# Leasing a DTG printer?



## SouthernGraphics (May 7, 2009)

Hello,
I have been screen printing for more than 15 years in the basement of our house. I feel it is time for me to expand to DTG printer because most of my customers has been asking for smaller orders so I feel that it is a waste of time and efforts to create artworks, prepare screens for smaller orders so DTG printer sounds perfect solution for smaller orders.
(sorry if this post have similar posts here)
I have been researching tons and tons of DTG printers out there! So many good and negative reviews out there! I am looking to lease one and I am aware that most would cost at least up to 600 dollars a month depending on brands of DTG printers. I am aware that there are no such as lower than 300 dollars a month lease (which would be nice!!).

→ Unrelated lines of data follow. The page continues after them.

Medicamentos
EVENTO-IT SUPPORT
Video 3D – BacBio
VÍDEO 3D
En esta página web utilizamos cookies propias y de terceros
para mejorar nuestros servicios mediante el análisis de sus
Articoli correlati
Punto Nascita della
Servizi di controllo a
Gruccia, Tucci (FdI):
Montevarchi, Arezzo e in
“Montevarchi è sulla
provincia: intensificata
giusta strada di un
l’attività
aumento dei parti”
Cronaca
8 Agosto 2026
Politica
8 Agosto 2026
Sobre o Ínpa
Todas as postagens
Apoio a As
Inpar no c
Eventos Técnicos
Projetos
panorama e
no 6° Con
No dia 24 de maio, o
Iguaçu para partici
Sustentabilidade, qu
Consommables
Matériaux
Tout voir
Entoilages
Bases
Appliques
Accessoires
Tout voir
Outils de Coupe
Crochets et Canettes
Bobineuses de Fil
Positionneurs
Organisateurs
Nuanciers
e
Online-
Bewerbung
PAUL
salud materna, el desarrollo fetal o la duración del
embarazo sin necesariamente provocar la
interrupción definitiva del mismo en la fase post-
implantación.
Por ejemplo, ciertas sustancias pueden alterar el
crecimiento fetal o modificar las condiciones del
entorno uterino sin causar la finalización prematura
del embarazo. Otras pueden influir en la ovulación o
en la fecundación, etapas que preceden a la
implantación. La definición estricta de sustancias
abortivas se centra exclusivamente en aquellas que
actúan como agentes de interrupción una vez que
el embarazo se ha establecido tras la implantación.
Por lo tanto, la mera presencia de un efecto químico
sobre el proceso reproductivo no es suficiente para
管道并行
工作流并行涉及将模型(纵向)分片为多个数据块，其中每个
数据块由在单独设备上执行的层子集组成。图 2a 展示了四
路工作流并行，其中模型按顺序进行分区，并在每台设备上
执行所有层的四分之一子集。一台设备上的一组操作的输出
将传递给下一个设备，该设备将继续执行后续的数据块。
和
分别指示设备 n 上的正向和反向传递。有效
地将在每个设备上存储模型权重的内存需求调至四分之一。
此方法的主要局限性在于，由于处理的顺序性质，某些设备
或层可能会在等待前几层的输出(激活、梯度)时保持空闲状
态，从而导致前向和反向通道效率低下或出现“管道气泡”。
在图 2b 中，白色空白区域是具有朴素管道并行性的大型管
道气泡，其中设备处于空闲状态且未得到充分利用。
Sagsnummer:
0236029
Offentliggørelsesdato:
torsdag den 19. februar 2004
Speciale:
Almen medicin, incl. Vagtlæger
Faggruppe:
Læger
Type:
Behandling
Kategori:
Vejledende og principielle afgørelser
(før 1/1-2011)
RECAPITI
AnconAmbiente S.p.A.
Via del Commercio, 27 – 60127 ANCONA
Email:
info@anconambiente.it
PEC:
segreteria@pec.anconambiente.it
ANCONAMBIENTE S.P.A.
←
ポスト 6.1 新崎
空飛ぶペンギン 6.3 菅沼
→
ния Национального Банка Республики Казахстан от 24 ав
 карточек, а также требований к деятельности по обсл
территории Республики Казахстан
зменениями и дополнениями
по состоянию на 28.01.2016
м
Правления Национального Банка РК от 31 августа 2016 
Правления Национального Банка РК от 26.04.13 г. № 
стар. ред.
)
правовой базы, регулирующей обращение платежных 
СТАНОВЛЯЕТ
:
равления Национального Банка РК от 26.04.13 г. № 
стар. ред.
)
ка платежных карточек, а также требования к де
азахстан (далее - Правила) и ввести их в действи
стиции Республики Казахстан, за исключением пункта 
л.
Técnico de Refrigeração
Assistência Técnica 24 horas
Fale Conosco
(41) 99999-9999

I had happened to find a site (I am not sure if you know about this and if you already have a post about this, sorry about this posting again relating to this topic)
the name of website is PrinterLeaseDirect.com 

I know that there are many website are fake and possibly ways to scam these people so I wonder if one of you know anything about this and have anyone tried this? I know that is "too good to be true"

Thank you!


----------



## rcrotty82 (Apr 19, 2017)

Considering they dont even list what model you are leasing I would be very skeptical about it. at $35k for a decent name brand printer you just aren't going to find leasing options that low.. I would take a hard look at the Brother GTX or if you have some funds saved up look at a quality used Brother GT-381.


----------



## ColDesiMark (Sep 28, 2015)

Hey Southern, we work with http://adiacapital.com when we sell a DTG Printer and people are interested in leasing. They're smart and know the equipment. ColDesi DTG has had a relationship with them for about 10 years? Good people.


----------



## jts2005 (Sep 24, 2014)

$300 does not sound right we just leased the GTX and its around $600.


----------